American baseball player (1927–2022)

Darius Dutton Hillman (September 14, 1927 – November 20, 2022) was an American professional baseball player. A pitcher, he played in Major League Baseball between the 1955 and 1962 seasons. Listed at 5 ft 11 in and 168 lb, he batted and threw right-handed. At the time of his death, he was the oldest surviving former Cincinnati Reds player and he was the oldest living member of the 1962 New York Mets.

==Pro baseball career==
Hillman entered the majors in 1955 with the Chicago Cubs, playing for them five years before joining the Boston Red Sox (1960–61), Cincinnati Reds (1962) and New York Mets (1962). In 1956 he had a 21–7 record with a 3.38 earned run average while playing most of the season for the PCL Los Angeles Angels. On September 14, 1957, in the second game of a double-header against the Pittsburgh Pirates, Hillman pitched to Cub catcher Jim Fanning, playing on their shared 30th birthdays.

In 1959 with the Cubs, he posted career-numbers in appearances (39), wins (8), starts (24), complete games (4), strikeouts (88), and innings pitched (191). On May 6, 1959, at Forbes Field, he threw his only big-league shutout against Harvey Haddix and the Pittsburgh Pirates, 3–0, giving up two hits, walking one and striking out two. Strictly a reliever for the 1961 Red Sox, he went 3–2 with a 2.77 ERA in 78 innings and 28 games.

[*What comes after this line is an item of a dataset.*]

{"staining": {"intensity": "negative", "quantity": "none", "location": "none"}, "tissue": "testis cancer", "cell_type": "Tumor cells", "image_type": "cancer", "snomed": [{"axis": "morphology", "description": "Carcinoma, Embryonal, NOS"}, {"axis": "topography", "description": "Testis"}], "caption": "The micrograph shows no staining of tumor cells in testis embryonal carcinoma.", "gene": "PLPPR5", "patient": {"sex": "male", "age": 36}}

In an eight-season career, Hillman posted a 21–37 record with 296 strikeouts and a 3.87 ERA in 188 games pitched, including 64 starts, eight complete games, one shutout, 42 games finished, three saves, 185 walks, and 624 innings pitched. Along with his Cubs teammate Jim Marshall, Hillman was part of the first inter-league trade without waivers in MLB history, when he went to the Boston Red Sox in return for Dick Gernert. The November 21, 1959, transaction was the first during a three-week period of unrestricted trading permitted by a change in both leagues' rules.

==Personal life and death==
Hillman retired after many years of working in a clothing store and lived in Kingsport, Tennessee. He died on November 20, 2022, at the age of 95.